Erik Satie’s 3 Gymnopédies (1888), performed by Jean-Yves Thibaudet. 3

These have joined a compendium of composers with whom aspiring pianists must be familiar. Less familiar will be works of futurists, modernists, and expressionists, whose demanding compositions require more skill (or in some cases, more industrial machinery) than the average pianist possesses today.

John Cage famously wrote a series of works for prepared piano, which involve attaching nuts, bolts, and screws to the strings, something that should only be done by a professional to avoid serious damage.

John Cage’s Sonata V (from Sonatas and Interludes), performed by Inara Ferreira. 4


The collaborative pianist is the most flexible pianist of all. Sometimes mistakenly given the woefully inadequate moniker accompanist, collaborative pianists are the musicians who make recitals, as well as chamber and orchestral concerts, possible.
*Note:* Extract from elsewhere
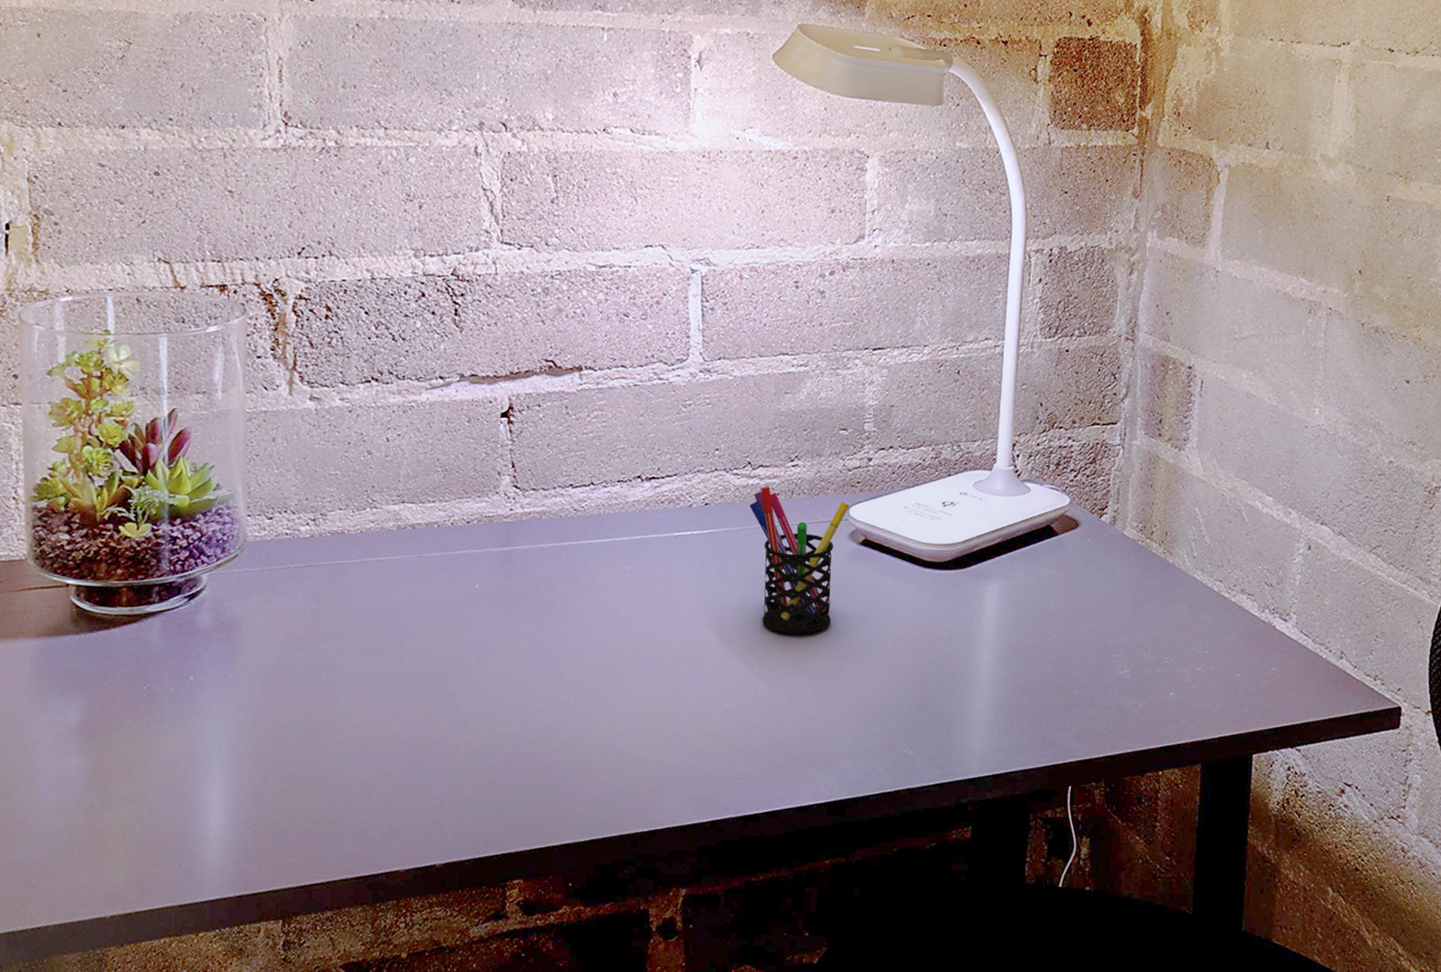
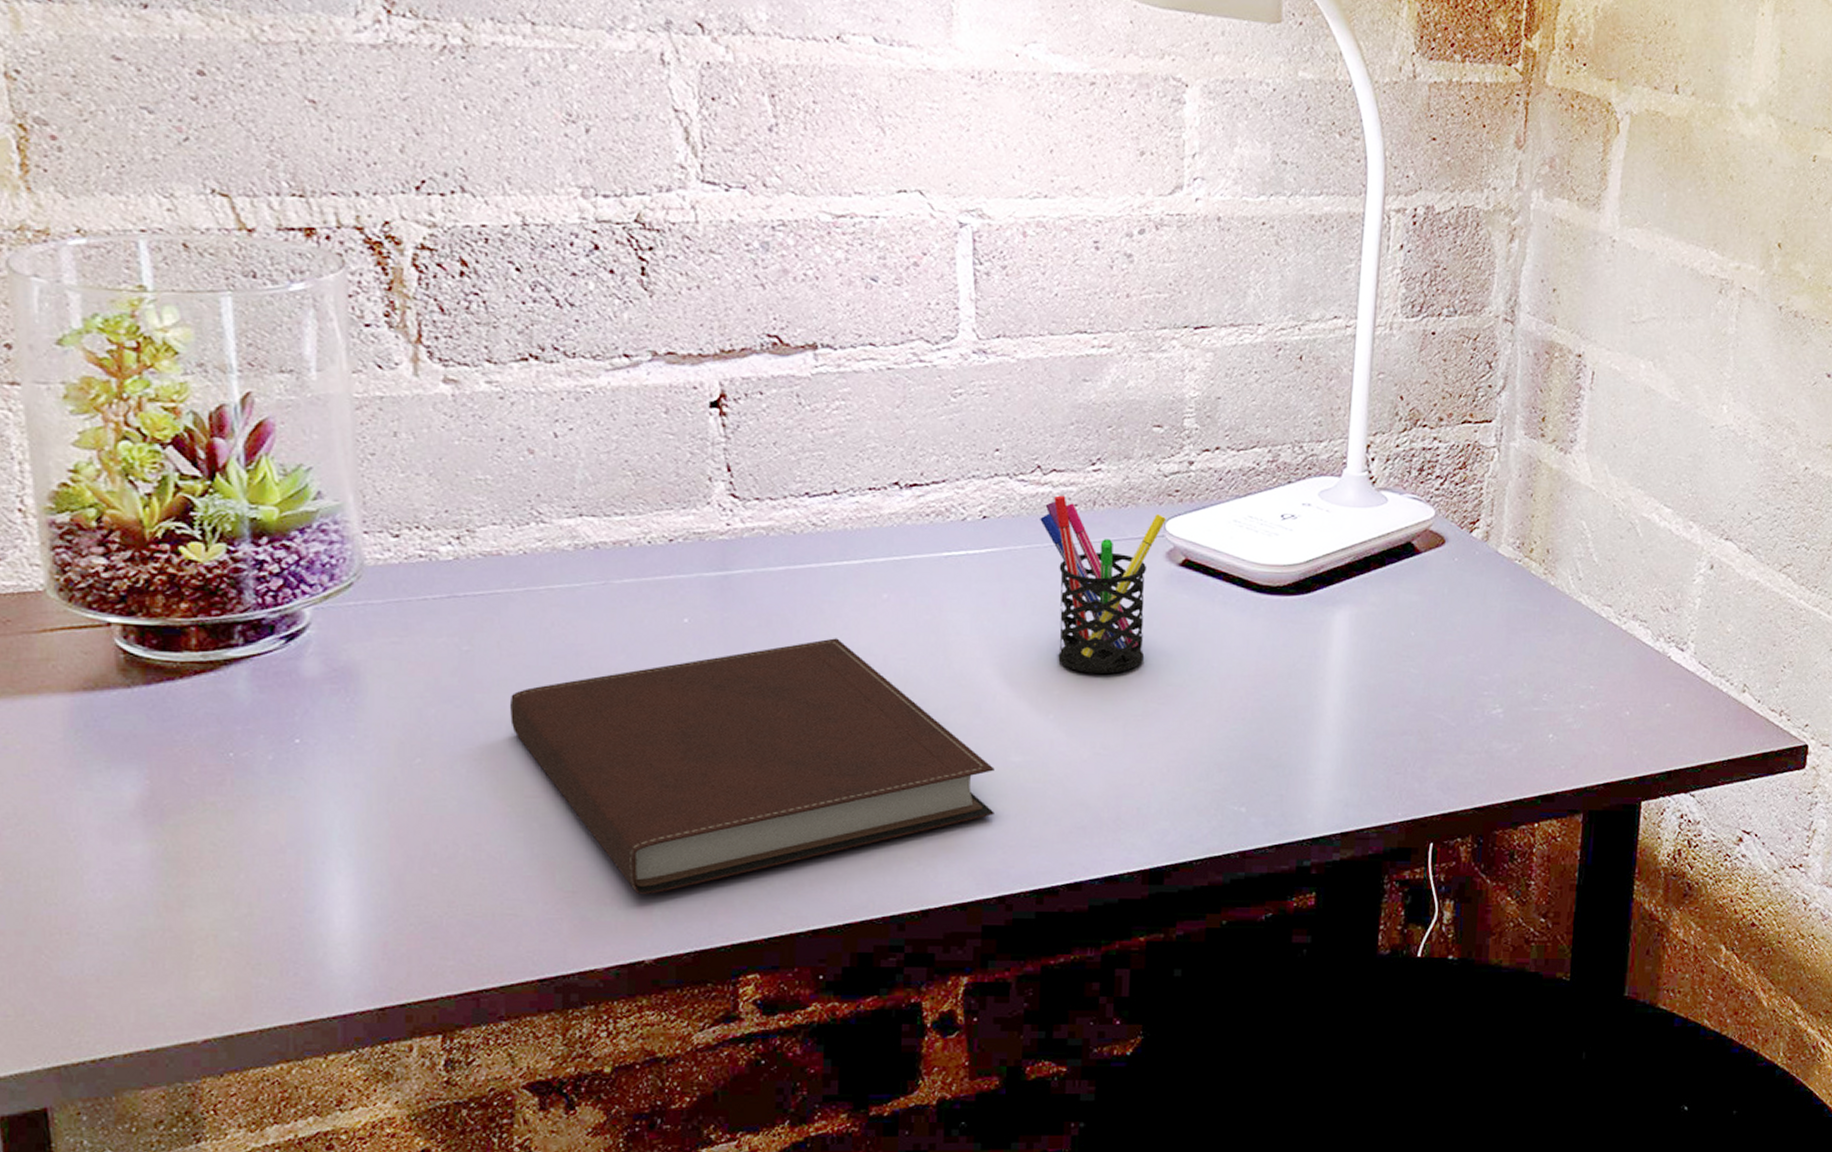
notebook: none [345,602,710,809] -> present [510,638,995,894]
Soloists might consider themselves experts on a single composer or style, and thus focus on the concertos, sonatas, and other works in their chosen area of expertise.

Ligeti’s Mysteries of the Macabre, performed by Phillip Chase Hawkins, with accompanist. 5

Collaborative pianists, however, are required to perform vastly different styles, even on the same concert program, deftly moving between contrasting styles like Beethoven and Hindemith. They work with singers, instrumentalists, small chamber groups, and full orchestras. They are often asked to transpose, sight-read, or even read figured bass, skills that are not necessarily prized by soloists. Non-piano instrumental sonatas are considered solo works by the non-pianist, but the collaborative pianist knows better. It is a duet, where the piano part is frequently more difficult than the so-called solo part. Should you find a collaborative pianist that doesn’t cringe when they hear the name Hindemith, pay them whatever they ask.

The piano is a truly marvelous instrument, with unmatched capabilities spanning all musical genres. What’s more, a young pianist need not determine their intent until after many years of playing. The possibilities are unlimited, and many pianists excel in both solo and collaborative roles. Few instruments possess the ability to fluidly transition between so many styles, and this is why piano has become the most studied instrument worldwide, by a wide margin.